Exercise:
Reproduce the following lines verbatim.

Entries supplied:
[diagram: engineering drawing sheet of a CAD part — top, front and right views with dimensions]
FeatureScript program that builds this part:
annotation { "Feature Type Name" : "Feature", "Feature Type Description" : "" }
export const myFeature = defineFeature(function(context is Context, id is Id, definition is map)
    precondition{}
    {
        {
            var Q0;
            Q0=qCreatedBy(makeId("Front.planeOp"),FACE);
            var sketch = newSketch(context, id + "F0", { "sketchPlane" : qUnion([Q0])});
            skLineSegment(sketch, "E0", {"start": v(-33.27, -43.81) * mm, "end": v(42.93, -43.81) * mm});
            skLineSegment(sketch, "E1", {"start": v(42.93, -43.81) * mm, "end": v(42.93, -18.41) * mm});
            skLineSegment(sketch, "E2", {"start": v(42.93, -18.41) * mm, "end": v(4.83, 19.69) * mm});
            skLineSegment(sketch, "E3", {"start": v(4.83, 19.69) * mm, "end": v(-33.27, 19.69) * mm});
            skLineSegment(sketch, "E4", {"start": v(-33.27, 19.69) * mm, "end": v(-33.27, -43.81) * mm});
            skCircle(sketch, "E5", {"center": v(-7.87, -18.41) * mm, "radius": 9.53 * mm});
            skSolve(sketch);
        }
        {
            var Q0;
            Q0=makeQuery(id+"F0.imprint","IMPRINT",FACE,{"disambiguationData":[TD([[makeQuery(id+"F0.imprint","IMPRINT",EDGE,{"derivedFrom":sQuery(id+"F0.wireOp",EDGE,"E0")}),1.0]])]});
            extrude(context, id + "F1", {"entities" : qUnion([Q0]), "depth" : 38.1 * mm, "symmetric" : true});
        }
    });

Completed task:
[diagram: engineering drawing sheet of a CAD part — top, front and right views with dimensions]
FeatureScript program that builds this part:
annotation { "Feature Type Name" : "Feature", "Feature Type Description" : "" }
export const myFeature = defineFeature(function(context is Context, id is Id, definition is map)
    precondition{}
    {
        {
            var Q0;
            Q0=qCreatedBy(makeId("Front.planeOp"),FACE);
            var sketch = newSketch(context, id + "F0", { "sketchPlane" : qUnion([Q0])});
            skLineSegment(sketch, "E0", {"start": v(-33.27, -43.81) * mm, "end": v(42.93, -43.81) * mm});
            skLineSegment(sketch, "E1", {"start": v(42.93, -43.81) * mm, "end": v(42.93, -18.41) * mm});
            skLineSegment(sketch, "E2", {"start": v(42.93, -18.41) * mm, "end": v(4.83, 19.69) * mm});
            skLineSegment(sketch, "E3", {"start": v(4.83, 19.69) * mm, "end": v(-33.27, 19.69) * mm});
            skLineSegment(sketch, "E4", {"start": v(-33.27, 19.69) * mm, "end": v(-33.27, -43.81) * mm});
            skCircle(sketch, "E5", {"center": v(-7.87, -18.41) * mm, "radius": 9.53 * mm});
            skSolve(sketch);
        }
        {
            var Q0;
            Q0=makeQuery(id+"F0.imprint","IMPRINT",FACE,{"disambiguationData":[TD([[makeQuery(id+"F0.imprint","IMPRINT",EDGE,{"derivedFrom":sQuery(id+"F0.wireOp",EDGE,"E0")}),1.0]])]});
            extrude(context, id + "F1", {"entities" : qUnion([Q0]), "depth" : 38.1 * mm, "symmetric" : true});
        }
    });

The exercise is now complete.